DIRECTIONS >> In the entries below, begin at the line that has "Advertising/Pubblicità" and stop after the line that has "Тип крепления - Встр-й под шпаклевку"; output those lines exactly, leaving out pictures.
((
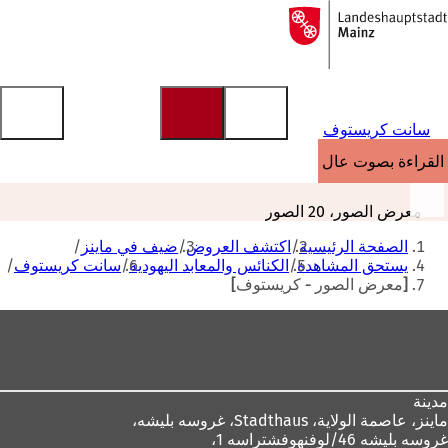
إلى
الصفحة
الانتقال إلى المحتوى
الرئيسية
سانت كريستوف
القراءة بصوت عالٍ
معرض الصور، 20 الصور
أنت
الصفحة الرئيسية
اكتشف العروض
ضيف في ماينز
هنا
يستحق المشاهدة
الكنائس والمعابد اليهودية
سانت كريستوف
[معرض الصور - كريستوف]
منطقة
القدم
مدينة
ماينز، عاصمة الولاية،
Stadthaus، غروسه بليشه،
غروسه بليشه 46/لوفنهوفشتراسه 1،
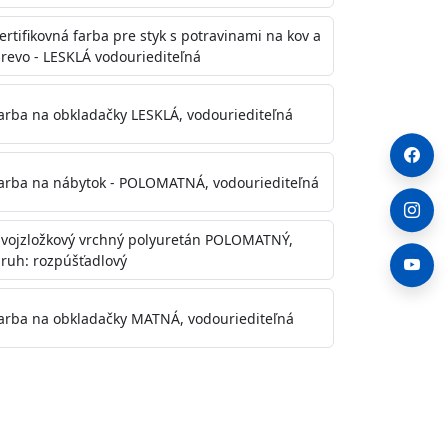
ertifikovná farba pre styk s potravinami na kov a
revo - LESKLÁ vodouriediteľná
arba na obkladačky LESKLÁ, vodouriediteľná
arba na nábytok - POLOMATNÁ, vodouriediteľná
vojzložkový vrchný polyuretán POLOMATNÝ,
ruh: rozpúšťadlový
arba na obkladačky MATNÁ, vodouriediteľná
. Otvory alebo trhliny vyplňte
y natreté menej kvalitnými farbami
a na škvrny použite Blanco eco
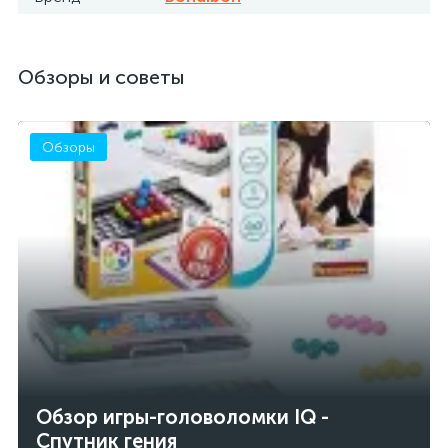
Обзоры и советы
Обзоры
Обзор игры-головоломки IQ -
Спутник гения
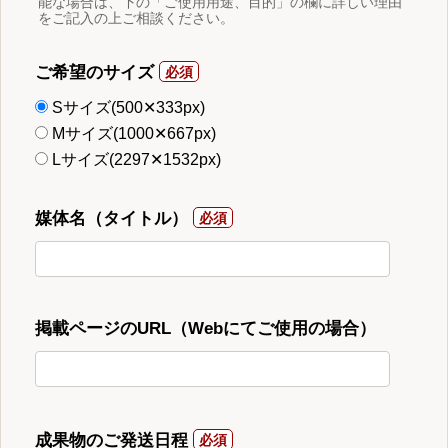
能な場合は、下の「ご使用用途、目的」の欄に詳しい理由
をご記入の上ご相談ください。
ご希望のサイズ
Sサイズ(500✕333px)
Mサイズ(1000✕667px)
Lサイズ(2297✕1532px)
媒体名（タイトル）
掲載ページのURL（Webにてご使用の場合）
成果物のご発送日程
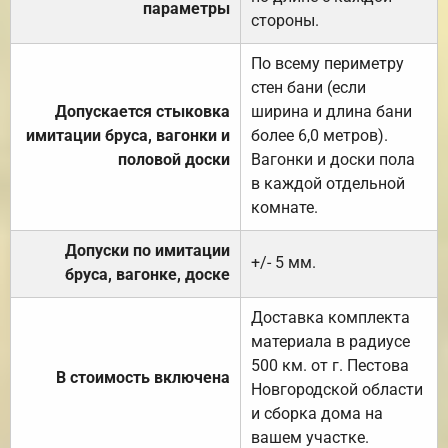
параметры
стороны.
По всему периметру
стен бани (если
Допускается стыковка
ширина и длина бани
имитации бруса, вагонки и
более 6,0 метров).
половой доски
Вагонки и доски пола
в каждой отдельной
комнате.
Допуски по имитации
+/- 5 мм.
бруса, вагонке, доске
Доставка комплекта
материала в радиусе
500 км. от г. Пестова
В стоимость включена
Новгородской области
и сборка дома на
вашем участке.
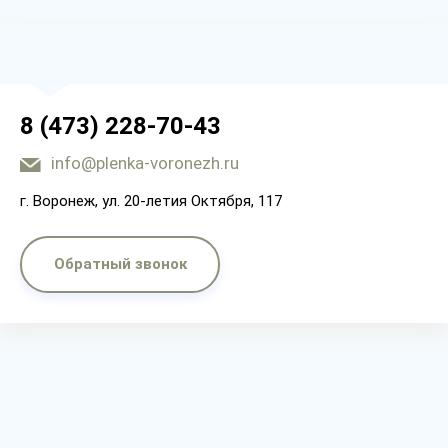
8 (473) 228-70-43
info@plenka-voronezh.ru
г. Воронеж, ул. 20-летия Октября, 117
Обратный звонок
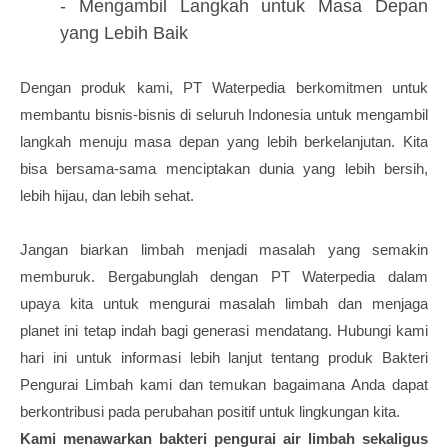
- Mengambil Langkah untuk Masa Depan
yang Lebih Baik
Dengan produk kami, PT Waterpedia berkomitmen untuk
membantu bisnis-bisnis di seluruh Indonesia untuk mengambil
langkah menuju masa depan yang lebih berkelanjutan. Kita
bisa bersama-sama menciptakan dunia yang lebih bersih,
lebih hijau, dan lebih sehat.
Jangan biarkan limbah menjadi masalah yang semakin
memburuk. Bergabunglah dengan PT Waterpedia dalam
upaya kita untuk mengurai masalah limbah dan menjaga
planet ini tetap indah bagi generasi mendatang. Hubungi kami
hari ini untuk informasi lebih lanjut tentang produk Bakteri
Pengurai Limbah kami dan temukan bagaimana Anda dapat
berkontribusi pada perubahan positif untuk lingkungan kita.
Kami menawarkan bakteri pengurai air limbah sekaligus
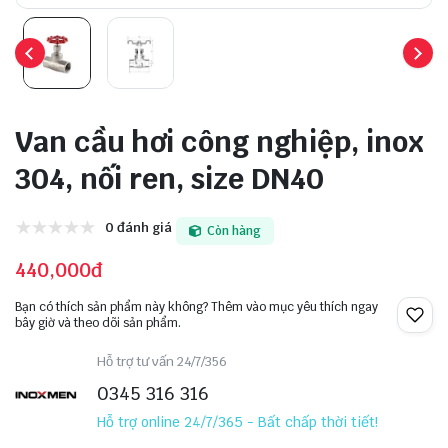
Van cầu hơi công nghiệp, inox
304, nối ren, size DN40
0 đánh giá
Còn hàng
440,000đ
Bạn có thích sản phẩm này không? Thêm vào mục yêu thích ngay
bây giờ và theo dõi sản phẩm.
Hỗ trợ tư vấn 24/7/356
0345 316 316
Hỗ trợ online 24/7/365 - Bất chấp thời tiết!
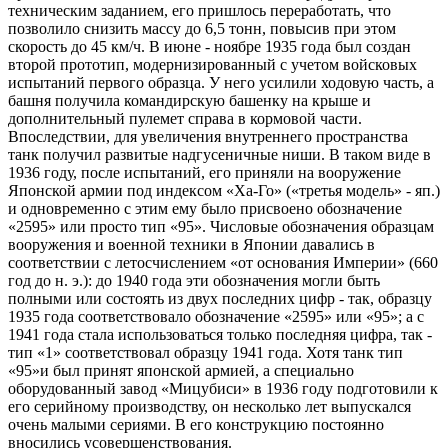
техническим заданием, его пришлось переработать, что
позволило снизить массу до 6,5 тонн, повысив при этом
скорость до 45 км/ч. В июне - ноябре 1935 года был создан
второй прототип, модернизированный с учетом войсковых
испытаний первого образца. У него усилили ходовую часть, а
башня получила командирскую башенку на крыше и
дополнительный пулемет справа в кормовой части.
Впоследствии, для увеличения внутреннего пространства
танк получил развитые надгусеничные ниши. В таком виде в
1936 году, после испытаний, его приняли на вооружение
Японской армии под индексом «Ха-Го» («третья модель» - яп.)
и одновременно с этим ему было присвоено обозначение
«2595» или просто тип «95». Числовые обозначения образцам
вооружения и военной техники в Японии давались в
соответствии с летосчислением «от основания Империи» (660
год до н. э.): до 1940 года эти обозначения могли быть
полными или состоять из двух последних цифр - так, образцу
1935 года соответствовало обозначение «2595» или «95»; а с
1941 года стала использоваться только последняя цифра, так -
тип «1» соответствовал образцу 1941 года. Хотя танк
тип
«95»и был принят японской армией, а специально
оборудованный завод «Мицубиси» в 1936 году подготовили к
его серийному производству, он несколько лет выпускался
очень малыми сериями. В его конструкцию постоянно
вносились усовершенствования.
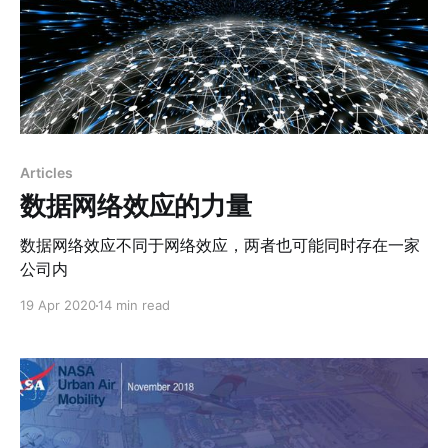
Articles
数据网络效应的力量
数据网络效应不同于网络效应，两者也可能同时存在一家
公司内
19 Apr 2020
14 min read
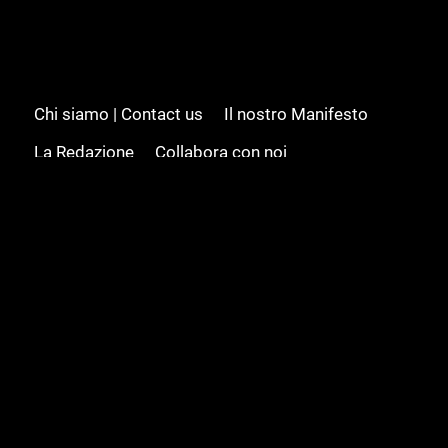
Chi siamo | Contact us
Il nostro Manifesto
La Redazione
Collabora con noi
Advertising/Pubblicità
Modifica il consenso
Cookie policy
Privacy policy
Feed RSS
Sitemap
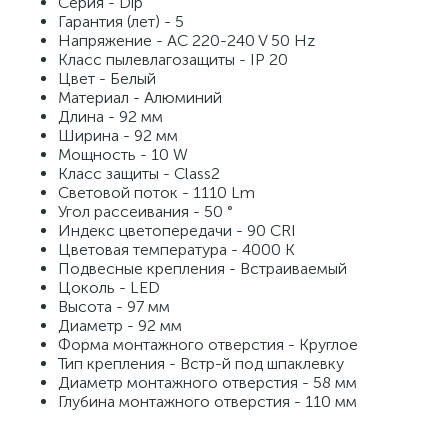
Серия - Dip
Гарантия (лет) - 5
Напряжение - AC 220-240 V 50 Hz
Класс пылевлагозащиты - IP 20
Цвет - Белый
Материал - Алюминий
Длина - 92 мм
Ширина - 92 мм
Мощность - 10 W
Класс защиты - Class2
Световой поток - 1110 Lm
Угол рассеивания - 50 °
Индекс цветопередачи - 90 CRI
Цветовая температура - 4000 K
Подвесные крепления - Встраиваемый
Цоколь - LED
Высота - 97 мм
Диаметр - 92 мм
Форма монтажного отверстия - Круглое
Тип крепления - Встр-й под шпаклевку
Диаметр монтажного отверстия - 58 мм
Глубина монтажного отверстия - 110 мм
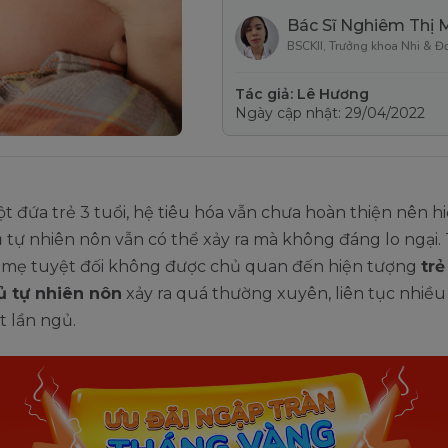
Bác Sĩ Nghiêm Thị 
BSCKII, Trưởng khoa Nhi & Đ
Tác giả: Lê Hương
Ngày cập nhật: 29/04/2022
ột đứa trẻ 3 tuổi, hệ tiêu hóa vẫn chưa hoàn thiện nên 
tự nhiên nôn vẫn có thể xảy ra mà không đáng lo ngại.
a mẹ tuyệt đối không được chủ quan đến hiện tượng
trẻ
 tự nhiên nôn
xảy ra quá thường xuyên, liên tục nhiều
t lần ngủ.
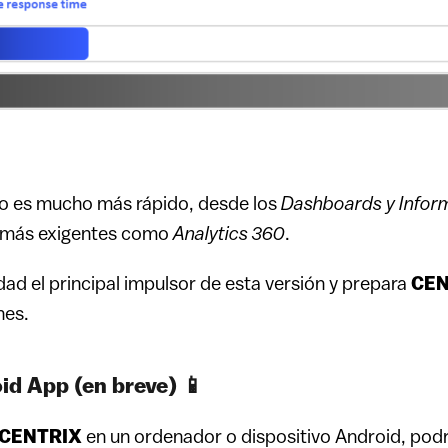
o es mucho más rápido, desde los
Dashboards y
Infor
s más exigentes como
Analytics 360
.
idad el principal impulsor de esta versión y prepara
CE
nes.
d App (en breve) 📱
CENTRIX
en un ordenador o dispositivo Android, podr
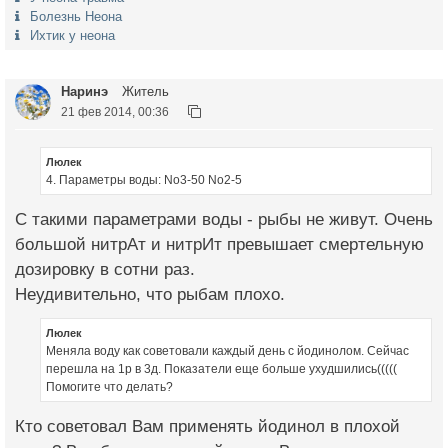
Болезнь Неона
Ихтик у неона
Наринэ
Житель
21 фев 2014, 00:36
Люлек
4. Параметры воды: No3-50 No2-5
С такими параметрами воды - рыбы не живут. Очень
большой нитрАт и нитрИт превышает смертельную
дозировку в сотни раз.
Неудивительно, что рыбам плохо.
Люлек
Меняла воду как советовали каждый день с йодинолом. Сейчас
перешла на 1р в 3д. Показатели еще больше ухудшились(((((
Помогите что делать?
Кто советовал Вам применять йодинол в плохой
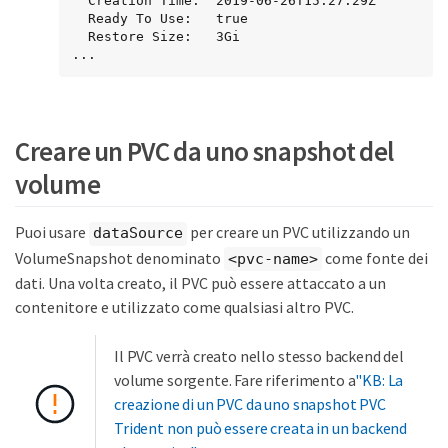
  Creation Time:  2019-06-26T15:27:29Z

  Ready To Use:   true

  Restore Size:   3Gi

...
Creare un PVC da uno snapshot del
volume
Puoi usare
per creare un PVC utilizzando un
dataSource
VolumeSnapshot denominato
come fonte dei
<pvc-name>
dati. Una volta creato, il PVC può essere attaccato a un
contenitore e utilizzato come qualsiasi altro PVC.
Il PVC verrà creato nello stesso backend del
volume sorgente. Fare riferimento a
"KB: La
creazione di un PVC da uno snapshot PVC
Trident non può essere creata in un backend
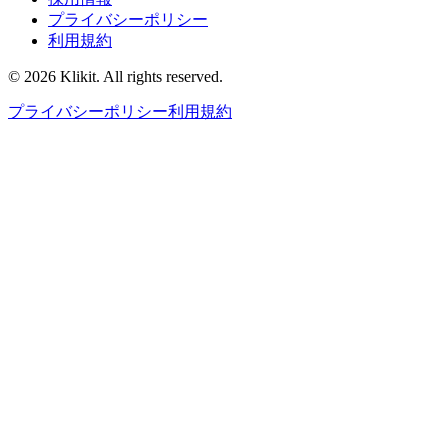
プライバシーポリシー
利用規約
© 2026 Klikit. All rights reserved.
プライバシーポリシー
利用規約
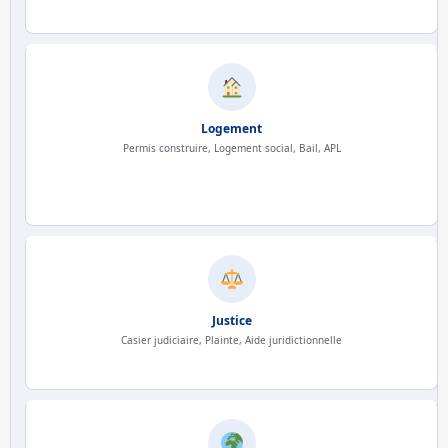
Logement
Permis construire, Logement social, Bail, APL
Justice
Casier judiciaire, Plainte, Aide juridictionnelle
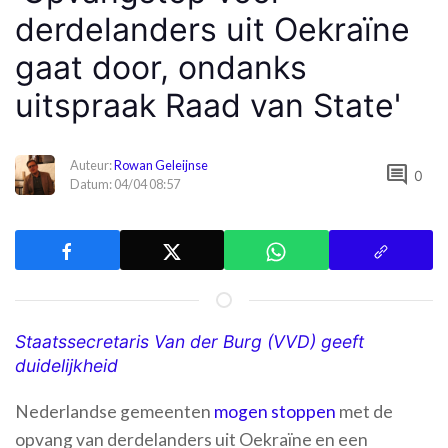
derdelanders uit Oekraïne
gaat door, ondanks
uitspraak Raad van State'
Auteur:
Rowan Geleijnse
comment
0
Datum: 04/04 08:57
Staatssecretaris Van der Burg (VVD) geeft
duidelijkheid
Nederlandse gemeenten
mogen stoppen
met de
opvang van derdelanders uit Oekraïne en een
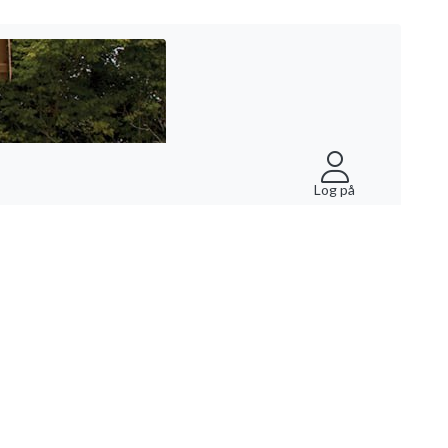
Log på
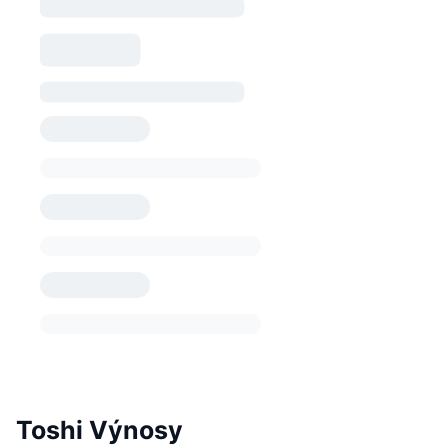
Toshi Výnosy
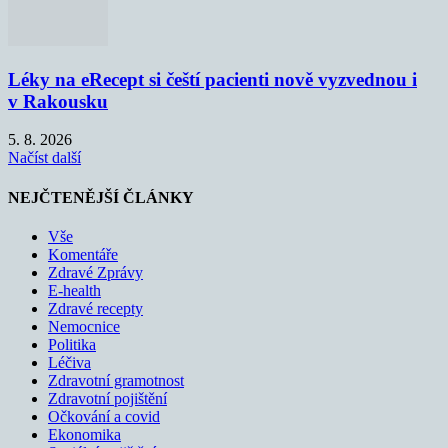
Léky na eRecept si čeští pacienti nově vyzvednou i
v Rakousku
5. 8. 2026
Načíst další
NEJČTENĚJŠÍ ČLÁNKY
Vše
Komentáře
Zdravé Zprávy
E-health
Zdravé recepty
Nemocnice
Politika
Léčiva
Zdravotní gramotnost
Zdravotní pojištění
Očkování a covid
Ekonomika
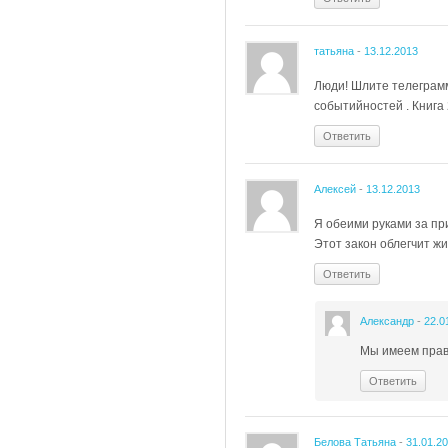
татьяна
-
13.12.2013
Люди! Шлите телеграмм
событийностей . Книга 
Ответить
Алексей
-
13.12.2013
Я обеими руками за пр
Этот закон облегчит ж
Ответить
Александр
-
22.0
Мы имеем прав
Ответить
Белова Татьяна
-
31.01.2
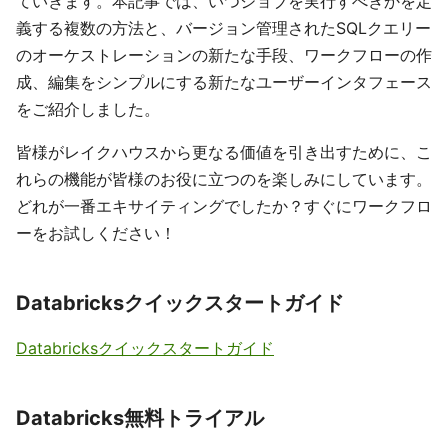
ていきます。本記事では、いつジョブを実行すべきかを定
義する複数の方法と、バージョン管理されたSQLクエリー
のオーケストレーションの新たな手段、ワークフローの作
成、編集をシンプルにする新たなユーザーインタフェース
をご紹介しました。
皆様がレイクハウスから更なる価値を引き出すために、こ
れらの機能が皆様のお役に立つのを楽しみにしています。
どれが一番エキサイティングでしたか？すぐにワークフロ
ーをお試しください！
Databricksクイックスタートガイド
Databricksクイックスタートガイド
Databricks無料トライアル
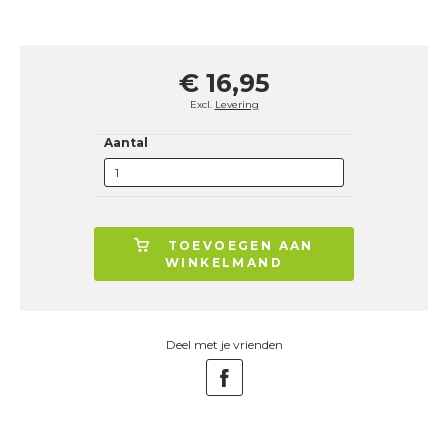
€ 16,95
Excl.
Levering
Aantal
TOEVOEGEN AAN
WINKELMAND
Deel met je vrienden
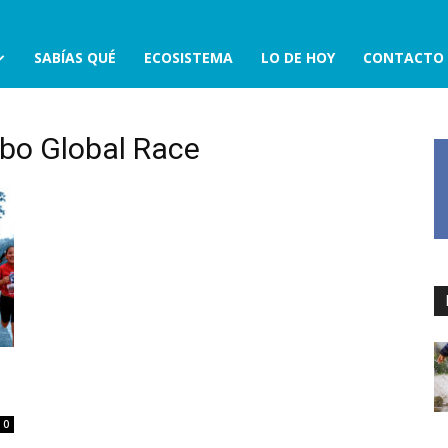
SABÍAS QUÉ
ECOSISTEMA
LO DE HOY
CONTACTO
mbo Global Race
0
))
TASK ANSWER >>
Advertising/Pubblicità
Modifica il consenso
Cookie policy
Privacy policy
Feed RSS
Sitemap
Серия - Dip
Гарантия (лет) - 5
Напряжение - AC 220-240 V 50 Hz
Класс пылевлагозащиты - IP 20
Цвет - Белый
Материал - Алюминий
Длина - 92 мм
Ширина - 92 мм
Мощность - 10 W
Класс защиты - Class2
Световой поток - 1110 Lm
Угол рассеивания - 50 °
Индекс цветопередачи - 90 CRI
Цветовая температура - 4000 K
Подвесные крепления - Встраиваемый
Цоколь - LED
Высота - 97 мм
Диаметр - 92 мм
Форма монтажного отверстия - Круглое
Тип крепления - Встр-й под шпаклевку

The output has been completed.